*** DATA SUPPLIED Section Begins ***

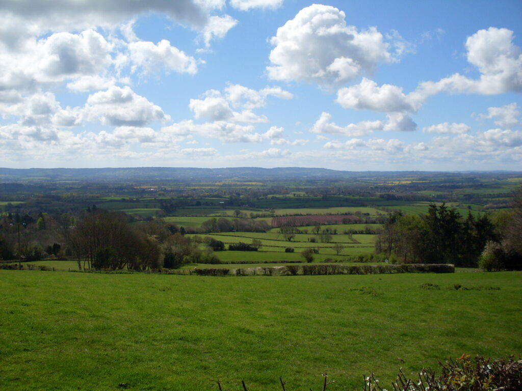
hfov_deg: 49.0
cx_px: 261
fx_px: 573
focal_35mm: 38
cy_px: 196
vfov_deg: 37.7
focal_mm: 6.3
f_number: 8.4
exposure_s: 1/350
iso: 80
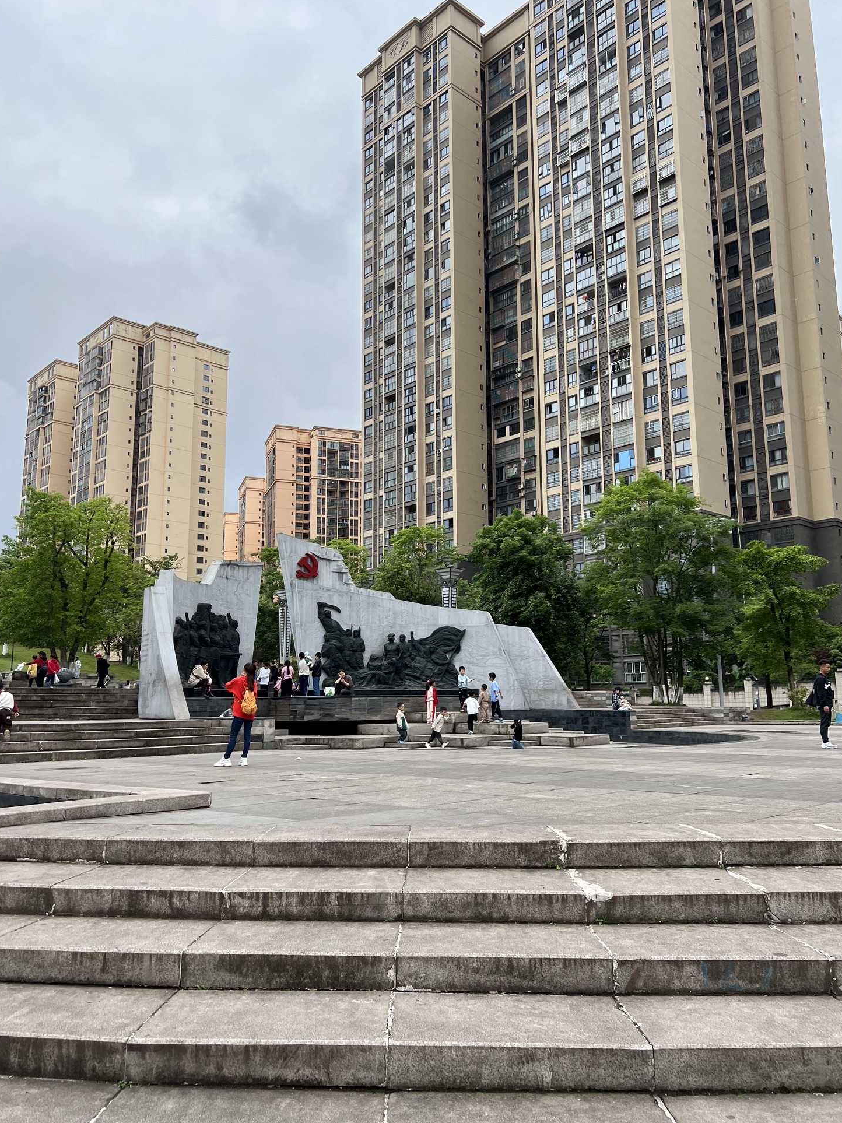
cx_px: 430
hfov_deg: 51.3
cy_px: 543
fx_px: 876
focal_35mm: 27
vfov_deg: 65.3
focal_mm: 5.7
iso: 50
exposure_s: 1/2165
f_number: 1.5
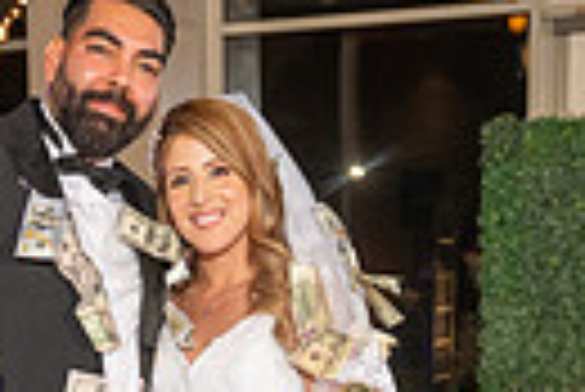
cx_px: 140
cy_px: 633
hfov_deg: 18.9
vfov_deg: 12.1
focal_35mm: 107
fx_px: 1741
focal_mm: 24
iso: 800
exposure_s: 1/160
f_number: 3.5
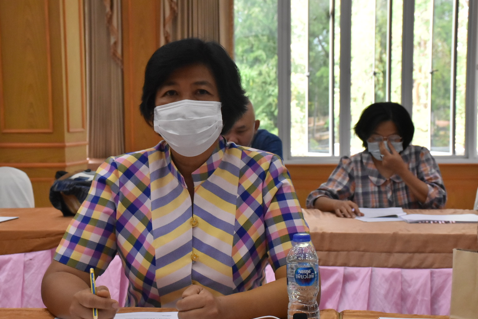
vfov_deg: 20.0
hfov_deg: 29.6
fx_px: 903
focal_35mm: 68
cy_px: 169
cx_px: 222
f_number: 7.1
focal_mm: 42
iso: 2500
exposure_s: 1/200
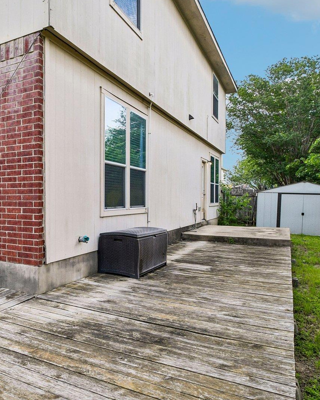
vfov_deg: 64.0
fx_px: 320
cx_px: 60
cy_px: 187
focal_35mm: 27
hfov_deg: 49.7
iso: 400
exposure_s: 1/400
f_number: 8
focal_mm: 10
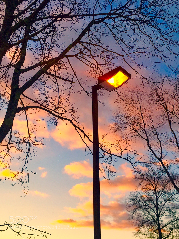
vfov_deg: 61.7
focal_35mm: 29
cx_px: 90
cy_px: 120
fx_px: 200
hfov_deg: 48.2
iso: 32
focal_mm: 4.15
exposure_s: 1/416
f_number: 2.2
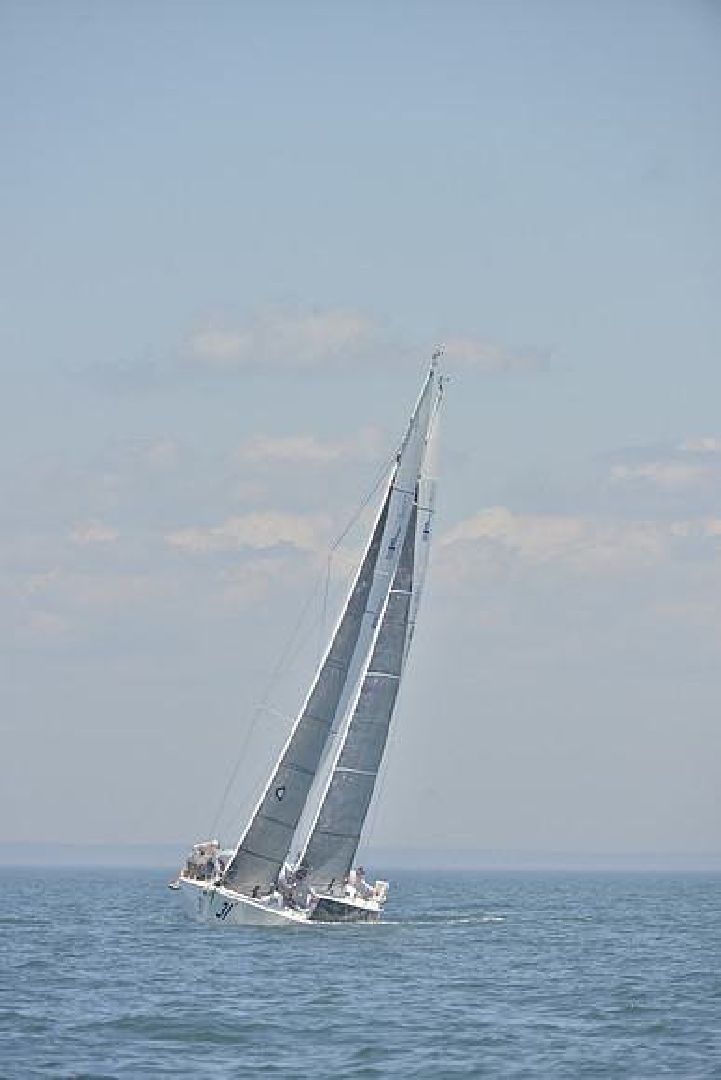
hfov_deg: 6.2
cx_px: 360
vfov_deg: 9.4
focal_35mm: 220
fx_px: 6605
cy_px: 540
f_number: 7.1
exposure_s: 1/1000
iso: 280
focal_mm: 220
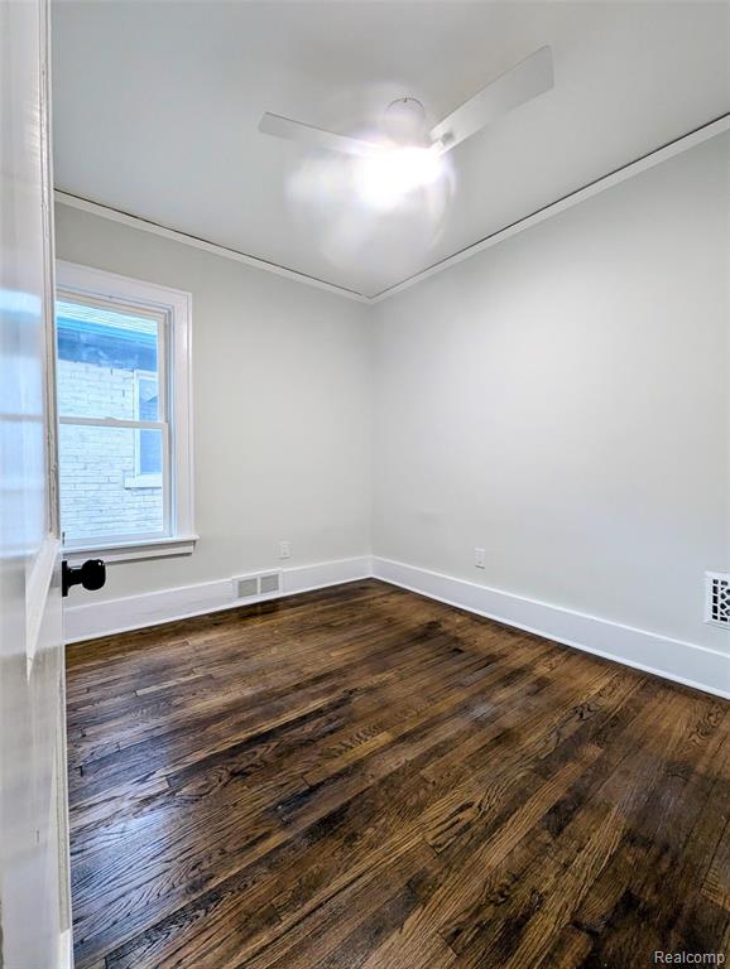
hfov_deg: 90.0
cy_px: 484
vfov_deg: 106.1
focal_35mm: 13
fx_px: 365
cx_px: 365
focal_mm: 1.95
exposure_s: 1/40
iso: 61
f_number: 2.2
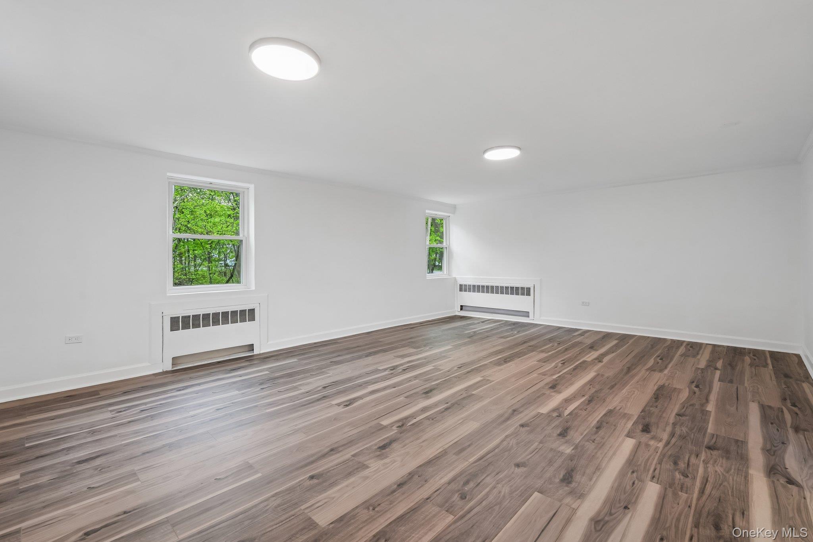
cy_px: 271
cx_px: 406
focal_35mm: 16
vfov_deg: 73.7
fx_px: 361
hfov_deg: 96.7
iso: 400
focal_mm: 16
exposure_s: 1/10
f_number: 8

*** DATA SUPPLIED Section Ends ***

THE TASK
Please transcribe all of the records above exactly, leaving out any pictures.

ANSWER
hfov_deg: 49.0
cx_px: 261
fx_px: 573
focal_35mm: 38
cy_px: 196
vfov_deg: 37.7
focal_mm: 6.3
f_number: 8.4
exposure_s: 1/350
iso: 80
cx_px: 430
hfov_deg: 51.3
cy_px: 543
fx_px: 876
focal_35mm: 27
vfov_deg: 65.3
focal_mm: 5.7
iso: 50
exposure_s: 1/2165
f_number: 1.5
cx_px: 140
cy_px: 633
hfov_deg: 18.9
vfov_deg: 12.1
focal_35mm: 107
fx_px: 1741
focal_mm: 24
iso: 800
exposure_s: 1/160
f_number: 3.5
vfov_deg: 20.0
hfov_deg: 29.6
fx_px: 903
focal_35mm: 68
cy_px: 169
cx_px: 222
f_number: 7.1
focal_mm: 42
iso: 2500
exposure_s: 1/200
vfov_deg: 64.0
fx_px: 320
cx_px: 60
cy_px: 187
focal_35mm: 27
hfov_deg: 49.7
iso: 400
exposure_s: 1/400
f_number: 8
focal_mm: 10
vfov_deg: 61.7
focal_35mm: 29
cx_px: 90
cy_px: 120
fx_px: 200
hfov_deg: 48.2
iso: 32
focal_mm: 4.15
exposure_s: 1/416
f_number: 2.2
hfov_deg: 6.2
cx_px: 360
vfov_deg: 9.4
focal_35mm: 220
fx_px: 6605
cy_px: 540
f_number: 7.1
exposure_s: 1/1000
iso: 280
focal_mm: 220
hfov_deg: 90.0
cy_px: 484
vfov_deg: 106.1
focal_35mm: 13
fx_px: 365
cx_px: 365
focal_mm: 1.95
exposure_s: 1/40
iso: 61
f_number: 2.2
cy_px: 271
cx_px: 406
focal_35mm: 16
vfov_deg: 73.7
fx_px: 361
hfov_deg: 96.7
iso: 400
focal_mm: 16
exposure_s: 1/10
f_number: 8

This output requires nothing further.